======== GIVEN DATA

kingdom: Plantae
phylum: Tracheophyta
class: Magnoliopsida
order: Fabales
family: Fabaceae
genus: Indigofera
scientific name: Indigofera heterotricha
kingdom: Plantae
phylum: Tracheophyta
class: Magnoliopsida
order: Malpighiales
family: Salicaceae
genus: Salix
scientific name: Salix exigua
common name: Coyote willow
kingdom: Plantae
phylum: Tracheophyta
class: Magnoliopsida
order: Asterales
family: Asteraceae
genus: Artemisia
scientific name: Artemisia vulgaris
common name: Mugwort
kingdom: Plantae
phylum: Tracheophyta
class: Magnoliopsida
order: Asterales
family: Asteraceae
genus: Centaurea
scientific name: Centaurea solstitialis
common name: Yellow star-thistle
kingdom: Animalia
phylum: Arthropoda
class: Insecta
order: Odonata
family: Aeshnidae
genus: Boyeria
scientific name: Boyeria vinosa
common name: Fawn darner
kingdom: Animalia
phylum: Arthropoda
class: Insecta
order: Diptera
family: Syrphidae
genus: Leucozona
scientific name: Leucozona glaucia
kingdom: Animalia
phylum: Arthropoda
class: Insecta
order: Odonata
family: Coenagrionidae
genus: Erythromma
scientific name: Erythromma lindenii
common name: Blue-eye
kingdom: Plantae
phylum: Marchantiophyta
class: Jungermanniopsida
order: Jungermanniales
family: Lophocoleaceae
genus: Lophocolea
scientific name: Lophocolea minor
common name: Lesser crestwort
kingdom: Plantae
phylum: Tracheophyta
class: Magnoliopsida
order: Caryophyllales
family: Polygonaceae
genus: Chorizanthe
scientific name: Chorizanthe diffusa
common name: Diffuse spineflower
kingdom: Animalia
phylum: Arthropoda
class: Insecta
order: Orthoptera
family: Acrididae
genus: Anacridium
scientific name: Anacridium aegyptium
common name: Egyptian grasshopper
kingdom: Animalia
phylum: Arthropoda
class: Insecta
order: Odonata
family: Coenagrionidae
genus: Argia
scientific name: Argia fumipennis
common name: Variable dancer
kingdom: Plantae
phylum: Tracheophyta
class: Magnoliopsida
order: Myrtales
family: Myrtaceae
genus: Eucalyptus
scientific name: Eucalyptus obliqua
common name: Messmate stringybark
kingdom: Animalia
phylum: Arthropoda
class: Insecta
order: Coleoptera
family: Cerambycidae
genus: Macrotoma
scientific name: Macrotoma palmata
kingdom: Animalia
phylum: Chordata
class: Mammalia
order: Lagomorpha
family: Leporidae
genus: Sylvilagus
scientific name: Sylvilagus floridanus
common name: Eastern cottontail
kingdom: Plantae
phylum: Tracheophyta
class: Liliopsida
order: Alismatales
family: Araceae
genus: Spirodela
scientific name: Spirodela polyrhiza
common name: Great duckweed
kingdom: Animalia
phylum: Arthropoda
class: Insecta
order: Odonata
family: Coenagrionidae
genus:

================

**WHAT TO WORK ON:** Set out the part of the records that runs from the line containing "phylum: Chordata" through the last line of the records as a JSON list of strings, one string per line and blank lines left out.

**RESULT:**
[
  "phylum: Chordata",
  "class: Mammalia",
  "order: Lagomorpha",
  "family: Leporidae",
  "genus: Sylvilagus",
  "scientific name: Sylvilagus floridanus",
  "common name: Eastern cottontail",
  "kingdom: Plantae",
  "phylum: Tracheophyta",
  "class: Liliopsida",
  "order: Alismatales",
  "family: Araceae",
  "genus: Spirodela",
  "scientific name: Spirodela polyrhiza",
  "common name: Great duckweed",
  "kingdom: Animalia",
  "phylum: Arthropoda",
  "class: Insecta",
  "order: Odonata",
  "family: Coenagrionidae",
  "genus:"
]